What the task requires ▸ Scan the material below for the string "Silkscreen", and copy every line where it shows up.
——————————
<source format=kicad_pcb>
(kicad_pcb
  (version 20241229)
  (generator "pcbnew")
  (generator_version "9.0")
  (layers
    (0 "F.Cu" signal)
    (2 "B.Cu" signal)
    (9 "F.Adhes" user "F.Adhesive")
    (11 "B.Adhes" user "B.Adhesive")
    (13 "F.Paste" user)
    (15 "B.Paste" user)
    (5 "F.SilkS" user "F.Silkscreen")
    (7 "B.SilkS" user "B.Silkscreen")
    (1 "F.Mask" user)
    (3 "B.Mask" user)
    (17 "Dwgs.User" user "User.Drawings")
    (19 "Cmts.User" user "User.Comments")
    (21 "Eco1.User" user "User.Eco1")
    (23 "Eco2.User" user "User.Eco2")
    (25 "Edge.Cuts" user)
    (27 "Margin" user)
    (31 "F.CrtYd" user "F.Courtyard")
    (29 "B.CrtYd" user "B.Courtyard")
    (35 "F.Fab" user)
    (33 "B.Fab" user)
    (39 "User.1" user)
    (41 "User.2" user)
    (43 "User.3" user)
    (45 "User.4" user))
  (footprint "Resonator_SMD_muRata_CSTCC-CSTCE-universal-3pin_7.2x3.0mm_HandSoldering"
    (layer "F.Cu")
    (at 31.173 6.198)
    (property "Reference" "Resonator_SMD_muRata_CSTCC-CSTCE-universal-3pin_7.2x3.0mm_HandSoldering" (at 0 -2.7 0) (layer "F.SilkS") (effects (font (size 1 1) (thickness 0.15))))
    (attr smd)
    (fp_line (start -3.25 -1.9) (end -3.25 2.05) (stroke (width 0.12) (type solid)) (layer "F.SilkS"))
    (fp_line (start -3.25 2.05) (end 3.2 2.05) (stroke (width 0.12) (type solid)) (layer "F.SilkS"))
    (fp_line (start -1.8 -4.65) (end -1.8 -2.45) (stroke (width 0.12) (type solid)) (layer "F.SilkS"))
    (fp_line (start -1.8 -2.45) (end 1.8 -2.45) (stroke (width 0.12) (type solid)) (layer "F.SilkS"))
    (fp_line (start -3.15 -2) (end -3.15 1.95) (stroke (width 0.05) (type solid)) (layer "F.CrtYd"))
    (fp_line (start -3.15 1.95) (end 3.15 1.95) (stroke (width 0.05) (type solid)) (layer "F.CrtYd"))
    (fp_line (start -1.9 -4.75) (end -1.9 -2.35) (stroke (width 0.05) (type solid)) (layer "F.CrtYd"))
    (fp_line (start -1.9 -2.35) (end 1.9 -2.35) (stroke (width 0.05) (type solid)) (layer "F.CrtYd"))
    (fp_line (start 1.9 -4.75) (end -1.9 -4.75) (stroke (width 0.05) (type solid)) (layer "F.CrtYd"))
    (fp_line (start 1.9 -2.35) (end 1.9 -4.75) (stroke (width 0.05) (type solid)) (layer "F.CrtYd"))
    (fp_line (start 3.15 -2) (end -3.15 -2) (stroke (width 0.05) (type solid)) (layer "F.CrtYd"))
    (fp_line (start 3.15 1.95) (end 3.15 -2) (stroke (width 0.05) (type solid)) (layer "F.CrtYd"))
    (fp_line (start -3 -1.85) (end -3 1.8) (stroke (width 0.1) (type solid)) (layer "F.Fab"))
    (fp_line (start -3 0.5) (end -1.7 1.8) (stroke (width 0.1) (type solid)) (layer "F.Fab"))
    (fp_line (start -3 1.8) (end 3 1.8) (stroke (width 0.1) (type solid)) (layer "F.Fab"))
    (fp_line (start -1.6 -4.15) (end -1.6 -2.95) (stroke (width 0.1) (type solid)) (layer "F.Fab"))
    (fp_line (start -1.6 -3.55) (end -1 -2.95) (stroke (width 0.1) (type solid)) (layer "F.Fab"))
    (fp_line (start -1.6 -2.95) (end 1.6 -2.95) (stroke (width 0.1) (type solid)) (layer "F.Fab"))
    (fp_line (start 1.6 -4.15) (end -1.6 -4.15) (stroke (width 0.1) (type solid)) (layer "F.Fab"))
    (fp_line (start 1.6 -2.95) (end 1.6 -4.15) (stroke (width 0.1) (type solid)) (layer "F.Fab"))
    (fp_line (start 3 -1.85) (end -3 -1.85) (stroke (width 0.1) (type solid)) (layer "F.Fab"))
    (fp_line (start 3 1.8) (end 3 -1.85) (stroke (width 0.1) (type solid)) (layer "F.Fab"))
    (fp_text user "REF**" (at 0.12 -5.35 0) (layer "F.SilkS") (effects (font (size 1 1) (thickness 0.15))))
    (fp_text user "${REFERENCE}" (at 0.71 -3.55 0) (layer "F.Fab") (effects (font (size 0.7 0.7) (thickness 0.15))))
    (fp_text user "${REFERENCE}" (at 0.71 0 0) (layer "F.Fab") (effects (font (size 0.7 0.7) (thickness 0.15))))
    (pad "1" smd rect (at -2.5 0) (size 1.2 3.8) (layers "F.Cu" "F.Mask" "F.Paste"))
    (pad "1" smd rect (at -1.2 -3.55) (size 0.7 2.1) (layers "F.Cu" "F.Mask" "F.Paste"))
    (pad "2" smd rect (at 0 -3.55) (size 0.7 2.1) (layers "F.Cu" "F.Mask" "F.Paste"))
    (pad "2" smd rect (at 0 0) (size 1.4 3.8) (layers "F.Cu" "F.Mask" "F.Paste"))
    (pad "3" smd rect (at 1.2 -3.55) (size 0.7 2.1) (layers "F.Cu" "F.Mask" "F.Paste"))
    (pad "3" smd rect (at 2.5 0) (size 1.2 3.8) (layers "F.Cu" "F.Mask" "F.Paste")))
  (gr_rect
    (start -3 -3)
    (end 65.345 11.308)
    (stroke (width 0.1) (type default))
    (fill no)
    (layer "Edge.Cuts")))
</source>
——————————
Written solution ▸
    (5 "F.SilkS" user "F.Silkscreen")
    (7 "B.SilkS" user "B.Silkscreen")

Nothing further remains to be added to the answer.